Test Stolen

von Daniel Frick (27. April 2005)

Meisterdiebe sind und waren schon immer Gegenstand geradezu mystischer Verehrung, weil sie mit ihrer Schlitzohrigkeit Sympathie und romantisch-abenteuerliche Gefühle wecken. Vom berühmtesten Vertreter ihrer Zunft, Robin Hood, über zahllose Langfinger in Hollywoodfilmen und Computerspiele bis zu cleveren Dieben in den Abendnachrichten, Meisterdiebe sind populär. Nach Garrett in der "Thief-Reihe" schickt uns nun "blue52 Games" als die hübsche Russin Anya Romanov in ein hypermodernes Schleich-Abenteuer. Wir haben uns mit dunklen Kleidern getarnt mitten ins ein diebisches Abenteuer gestürzt!

Auf leisen Sohlen hinterherAuf leisen Sohlen hinterher

Eine diebische Elster...

In der fiktiven Metropole "Forge City" ist alles wie eh und je: Korrupte Politiker regieren und halten ihre Versprechen nicht, die sie vor ihren Wahlen vollmundig abgelegt haben. Deshalb ist die Kriminalität so hoch wie noch nie. Einen nicht unerheblichen Anteil daran hat die hübsche Russin Anya Romanov. Die Meisterdiebin hat Interesse an allem was wertvoll ist und schon oft war sie in der Vergangenheit mit Kühnheit und der richtigen Ausrüstung erfolgreich auf Beutezug und mit ihrem schnellen Motorrad über alle Berge, bevor die Polizei wusste, was geschah. Aktuell hat der Bürgermeister im Wettrennen um seine Wiederwahl eine japanische Antiquitätensammlung in die Stadt geholt. Anyas Ziel: Der gigantische Rubin in einer uralten Samurai-Statue. Und so beginnt Anya über den Dächern von Forge City ihr Abenteuer. Dass sich dabei im Hintergrund eine gefährliche Verschwörung zusammenbraut, kann sie zu diesem Zeitpunkt noch nicht wissen. Doch schon bald wird auch sie deren Auswirkungen am eigenen Leib erfahren.

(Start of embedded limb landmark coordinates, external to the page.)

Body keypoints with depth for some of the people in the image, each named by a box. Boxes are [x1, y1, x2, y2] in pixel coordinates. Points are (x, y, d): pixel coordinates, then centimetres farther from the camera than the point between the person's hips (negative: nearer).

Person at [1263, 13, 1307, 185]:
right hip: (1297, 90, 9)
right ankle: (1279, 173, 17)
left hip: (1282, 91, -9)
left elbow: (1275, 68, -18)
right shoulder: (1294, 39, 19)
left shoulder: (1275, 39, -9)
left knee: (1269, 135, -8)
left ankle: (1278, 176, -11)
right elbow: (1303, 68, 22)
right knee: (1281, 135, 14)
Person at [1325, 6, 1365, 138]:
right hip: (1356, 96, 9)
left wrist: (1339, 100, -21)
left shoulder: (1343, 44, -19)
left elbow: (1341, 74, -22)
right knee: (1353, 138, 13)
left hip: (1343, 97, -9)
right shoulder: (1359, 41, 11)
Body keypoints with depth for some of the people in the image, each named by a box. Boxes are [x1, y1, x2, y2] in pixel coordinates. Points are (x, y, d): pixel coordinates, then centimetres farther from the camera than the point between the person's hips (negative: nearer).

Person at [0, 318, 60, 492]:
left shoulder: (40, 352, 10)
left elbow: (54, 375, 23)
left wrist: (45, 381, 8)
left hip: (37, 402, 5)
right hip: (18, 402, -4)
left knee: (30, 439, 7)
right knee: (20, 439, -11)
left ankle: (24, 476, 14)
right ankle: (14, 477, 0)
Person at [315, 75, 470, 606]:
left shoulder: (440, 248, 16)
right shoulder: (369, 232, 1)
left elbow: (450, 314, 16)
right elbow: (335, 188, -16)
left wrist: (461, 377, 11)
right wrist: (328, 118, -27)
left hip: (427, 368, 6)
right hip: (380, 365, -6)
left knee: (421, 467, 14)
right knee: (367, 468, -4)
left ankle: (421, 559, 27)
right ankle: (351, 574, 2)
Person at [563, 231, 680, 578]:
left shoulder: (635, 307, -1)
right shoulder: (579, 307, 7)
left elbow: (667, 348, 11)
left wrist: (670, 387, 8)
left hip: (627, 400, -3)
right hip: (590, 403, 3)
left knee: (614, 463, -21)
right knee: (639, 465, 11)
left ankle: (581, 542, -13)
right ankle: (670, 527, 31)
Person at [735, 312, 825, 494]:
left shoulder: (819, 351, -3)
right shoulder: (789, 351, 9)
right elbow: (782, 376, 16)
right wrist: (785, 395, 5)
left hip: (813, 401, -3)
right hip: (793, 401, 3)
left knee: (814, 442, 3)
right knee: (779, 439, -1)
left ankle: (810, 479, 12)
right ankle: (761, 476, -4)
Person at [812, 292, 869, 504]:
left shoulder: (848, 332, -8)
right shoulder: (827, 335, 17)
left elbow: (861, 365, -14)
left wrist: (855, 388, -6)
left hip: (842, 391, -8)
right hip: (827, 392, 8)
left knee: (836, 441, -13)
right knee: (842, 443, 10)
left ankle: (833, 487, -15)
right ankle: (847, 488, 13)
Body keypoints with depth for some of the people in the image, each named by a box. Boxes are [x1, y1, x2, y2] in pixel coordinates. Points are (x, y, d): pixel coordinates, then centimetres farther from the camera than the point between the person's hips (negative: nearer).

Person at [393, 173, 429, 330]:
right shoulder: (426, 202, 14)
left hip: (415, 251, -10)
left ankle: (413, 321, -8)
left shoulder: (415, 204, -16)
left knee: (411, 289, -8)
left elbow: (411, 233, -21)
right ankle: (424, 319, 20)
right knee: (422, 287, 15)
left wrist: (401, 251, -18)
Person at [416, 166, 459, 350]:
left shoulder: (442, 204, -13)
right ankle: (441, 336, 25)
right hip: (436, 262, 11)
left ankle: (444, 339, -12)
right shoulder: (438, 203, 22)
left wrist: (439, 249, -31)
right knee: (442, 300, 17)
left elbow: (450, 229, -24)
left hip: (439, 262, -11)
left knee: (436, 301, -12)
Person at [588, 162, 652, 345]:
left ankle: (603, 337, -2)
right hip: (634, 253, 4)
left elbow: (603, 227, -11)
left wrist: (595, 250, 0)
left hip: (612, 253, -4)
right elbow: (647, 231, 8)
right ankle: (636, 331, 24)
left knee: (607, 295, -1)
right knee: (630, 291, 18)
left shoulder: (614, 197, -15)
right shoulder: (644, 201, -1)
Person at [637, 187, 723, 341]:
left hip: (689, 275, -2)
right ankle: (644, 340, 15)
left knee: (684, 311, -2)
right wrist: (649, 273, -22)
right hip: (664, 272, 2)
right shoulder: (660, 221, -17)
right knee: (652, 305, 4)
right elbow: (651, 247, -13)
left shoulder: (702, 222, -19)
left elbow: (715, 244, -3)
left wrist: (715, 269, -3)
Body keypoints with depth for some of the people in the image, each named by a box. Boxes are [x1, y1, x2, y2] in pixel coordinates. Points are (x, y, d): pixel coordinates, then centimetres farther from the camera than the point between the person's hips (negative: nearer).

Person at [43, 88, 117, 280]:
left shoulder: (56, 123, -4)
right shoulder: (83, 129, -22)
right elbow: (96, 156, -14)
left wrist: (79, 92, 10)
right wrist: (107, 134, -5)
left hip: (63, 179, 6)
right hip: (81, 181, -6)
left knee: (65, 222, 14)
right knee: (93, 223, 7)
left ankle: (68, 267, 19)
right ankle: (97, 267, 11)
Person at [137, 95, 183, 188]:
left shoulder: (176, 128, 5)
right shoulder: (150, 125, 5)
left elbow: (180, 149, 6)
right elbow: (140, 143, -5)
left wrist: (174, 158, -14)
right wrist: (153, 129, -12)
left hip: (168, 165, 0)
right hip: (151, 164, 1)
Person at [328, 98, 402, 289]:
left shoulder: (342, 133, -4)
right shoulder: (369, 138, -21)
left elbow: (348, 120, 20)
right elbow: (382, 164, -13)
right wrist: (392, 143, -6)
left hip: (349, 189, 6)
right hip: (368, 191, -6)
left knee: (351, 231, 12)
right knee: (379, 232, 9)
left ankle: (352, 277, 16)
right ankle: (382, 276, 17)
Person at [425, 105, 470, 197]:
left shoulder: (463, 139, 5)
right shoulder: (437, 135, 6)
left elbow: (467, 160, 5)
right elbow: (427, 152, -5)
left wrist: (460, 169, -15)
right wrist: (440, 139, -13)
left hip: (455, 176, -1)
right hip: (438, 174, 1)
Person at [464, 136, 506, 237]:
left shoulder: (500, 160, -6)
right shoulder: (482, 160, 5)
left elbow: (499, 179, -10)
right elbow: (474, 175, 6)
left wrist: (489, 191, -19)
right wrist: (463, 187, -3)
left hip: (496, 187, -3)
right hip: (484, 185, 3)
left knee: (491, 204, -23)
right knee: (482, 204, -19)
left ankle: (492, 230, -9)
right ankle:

Hacken ist oft das A und OHacken ist oft das A und O

Die Mutter aller Schleich-Spiele!

Man sollte denken, eine Diebin nimmt es mit der Moral nicht so genau. Doch im Spiel überrascht uns die hübsche Russin: Zwar ist sie eine Meisterin der asiatischen Kampfkünste, doch genau diese verbieten es ihr, jemanden zu töten. In der Praxis hat diese Eigenschaft eine hohe Bedeutung, gibt sie dem Spiel doch letztlich den eigentümlichen Charakter in Abgrenzung zu anderen Stealth-Titeln: Hier ist Schleichen ABSOLUT oberstes Gebot. Konfrontationen, die sich in vergleichbaren Spielen bei aufgeflogener Tarnung dann letztlich doch mit der Knarre lösen lassen, gilt es in Stolen absolut aus dem Weg zu gehen. So gesehen macht der Titel dem Namen "Schleich-Action" mehr Ehre als allen andere Konkurrenten zusammen. Auch wenn ein Gegner bewusstlos geschlagen werden kann, so gibt das einem nur eine Minimale Verschnaufpause. Zu dem Preis, dass der Erwachende Wächter dann um Hilfe ruft. Und dann ist die Kacke richtig am Dampfen, denn die Chance, dann noch unentdeckt zu bleiben, ist dann praktisch bei Null. Denn die KI der Gegner ist nicht von Pappe und steigt im Laufe des Spiels noch an. Logisch, dass Donut-Kauende Museumswächter eine andere Herausforderung sind als Spezialeinheiten, mit denen es Anya später zu tun bekommt.